Saved data entries:
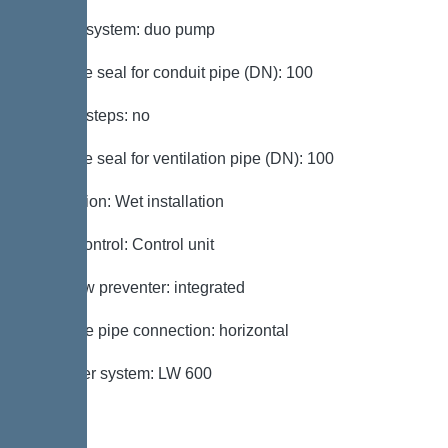
Type of system: duo pump
Passage seal for conduit pipe (DN): 100
Access steps: no
Passage seal for ventilation pipe (DN): 100
Installation: Wet installation
Pump control: Control unit
Backflow preventer: integrated
Pressure pipe connection: horizontal
Chamber system: LW 600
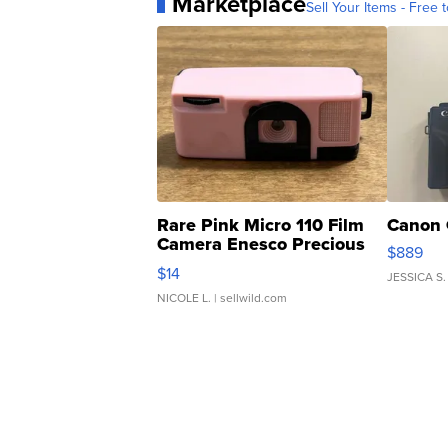
Marketplace
Sell Your Items - Free t
Rare Pink Micro 110 Film
Canon 
Camera Enesco Precious
$889
Moments TD4
$14
JESSICA S.
NICOLE L.
| sellwild.com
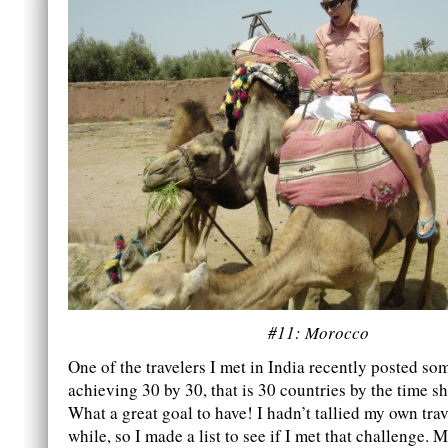
#11: Morocco
One of the travelers I met in India recently posted s
achieving 30 by 30, that is 30 countries by the time s
What a great goal to have! I hadn’t tallied my own trav
while, so I made a list to see if I met that challenge. M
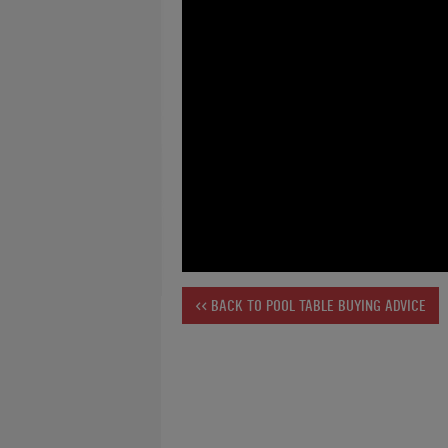
<< BACK TO POOL TABLE BUYING ADVICE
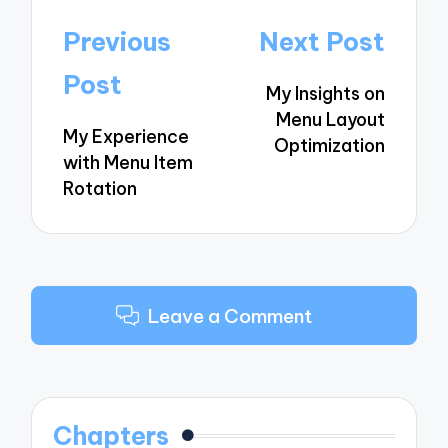
Post
Previous
Next Post
navigation
Post
My Insights on
Menu Layout
My Experience
Optimization
with Menu Item
Rotation
Leave a Comment
Chapters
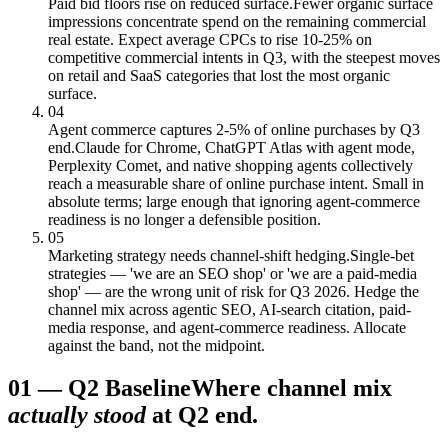
Paid bid floors rise on reduced surface.
Fewer organic surface
impressions concentrate spend on the remaining commercial
real estate. Expect average CPCs to rise 10-25% on
competitive commercial intents in Q3, with the steepest moves
on retail and SaaS categories that lost the most organic
surface.
04
Agent commerce captures 2-5% of online purchases by Q3
end.
Claude for Chrome, ChatGPT Atlas with agent mode,
Perplexity Comet, and native shopping agents collectively
reach a measurable share of online purchase intent. Small in
absolute terms; large enough that ignoring agent-commerce
readiness is no longer a defensible position.
05
Marketing strategy needs channel-shift hedging.
Single-bet
strategies — 'we are an SEO shop' or 'we are a paid-media
shop' — are the wrong unit of risk for Q3 2026. Hedge the
channel mix across agentic SEO, AI-search citation, paid-
media response, and agent-commerce readiness. Allocate
against the band, not the midpoint.
01
—
Q2 Baseline
Where channel mix
actually stood
at Q2 end.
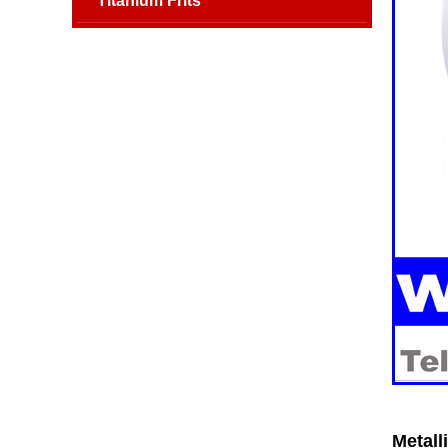
Titanium Frits
Metall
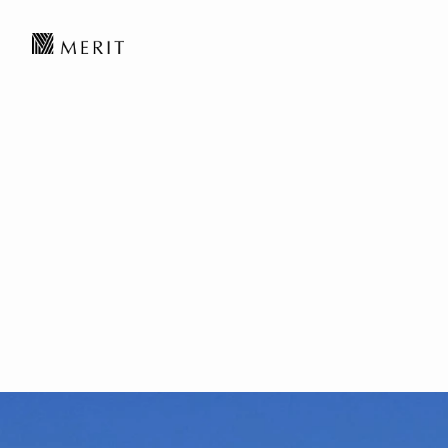
MERIT News丨Inte
Endgame of the AI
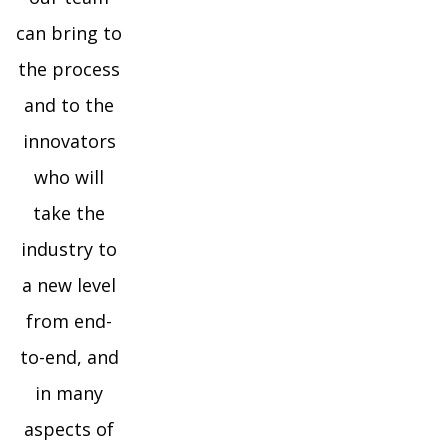
can bring to
the process
and to the
innovators
who will
take the
industry to
a new level
from end-
to-end, and
in many
aspects of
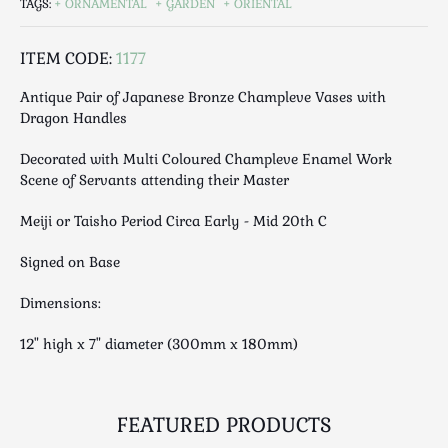
TAGS:
ORNAMENTAL
GARDEN
ORIENTAL
Luggage
Maps & Literature
ITEM CODE:
1177
Medical
Mid Century
Antique Pair of Japanese Bronze Champleve Vases with
Dragon Handles
Militaria
Mirrors
Decorated with Multi Coloured Champleve Enamel Work
Miscellaneous
Scene of Servants attending their Master
Musical
Meiji or Taisho Period Circa Early - Mid 20th C
Nautical
Oriental
Signed on Base
Ornamental
Dimensions:
Photography / Frames
12" high x 7" diameter (300mm x 180mm)
Religious
Royalty
Rugs and Runners
FEATURED PRODUCTS
Safes / Money Boxes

## What the task asks
Copy out the lines of the rows above without changing them, starting with the line that contains "can bring to" and going on through the end of the rows. Leave the pictures out of your answer.

## Final answer
can bring to
the process
and to the
innovators
who will
take the
industry to
a new level
from end-
to-end, and
in many
aspects of
TAGS:
ORNAMENTAL
GARDEN
ORIENTAL
Luggage
Maps & Literature
ITEM CODE:
1177
Medical
Mid Century
Antique Pair of Japanese Bronze Champleve Vases with
Dragon Handles
Militaria
Mirrors
Decorated with Multi Coloured Champleve Enamel Work
Miscellaneous
Scene of Servants attending their Master
Musical
Meiji or Taisho Period Circa Early - Mid 20th C
Nautical
Oriental
Signed on Base
Ornamental
Dimensions:
Photography / Frames
12" high x 7" diameter (300mm x 180mm)
Religious
Royalty
Rugs and Runners
FEATURED PRODUCTS
Safes / Money Boxes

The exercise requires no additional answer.